- Dataset content
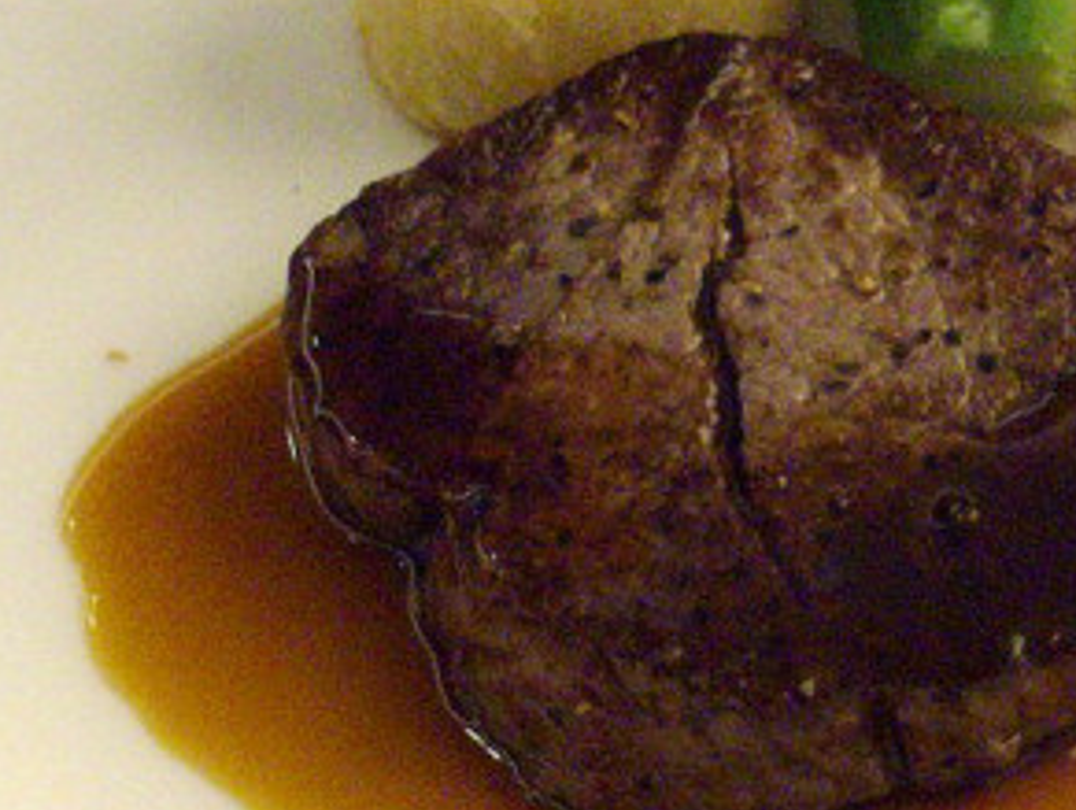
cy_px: 362
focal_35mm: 108
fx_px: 3361
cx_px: 854
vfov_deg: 13.7
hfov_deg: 18.0
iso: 319
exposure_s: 1/50
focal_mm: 6.2
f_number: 2.8
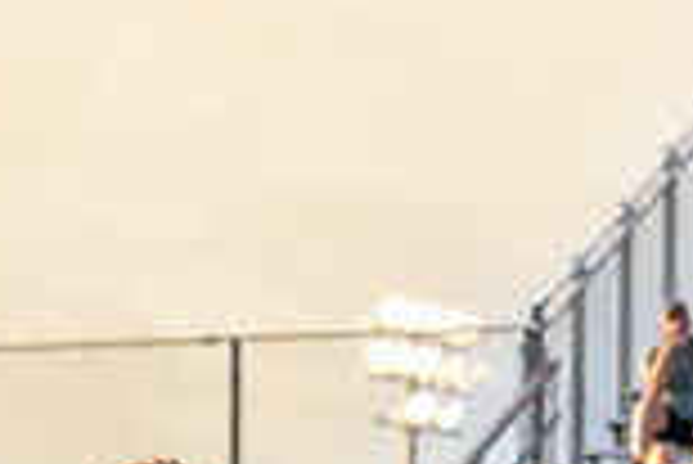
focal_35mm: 388
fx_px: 7476
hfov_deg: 5.3
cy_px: 857
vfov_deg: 3.5
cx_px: -215
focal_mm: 95
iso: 320
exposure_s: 1/2000
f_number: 2.8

- Required work
Could you output the listing word for word, omitting every picture?

- Exercise solution
cy_px: 362
focal_35mm: 108
fx_px: 3361
cx_px: 854
vfov_deg: 13.7
hfov_deg: 18.0
iso: 319
exposure_s: 1/50
focal_mm: 6.2
f_number: 2.8
focal_35mm: 388
fx_px: 7476
hfov_deg: 5.3
cy_px: 857
vfov_deg: 3.5
cx_px: -215
focal_mm: 95
iso: 320
exposure_s: 1/2000
f_number: 2.8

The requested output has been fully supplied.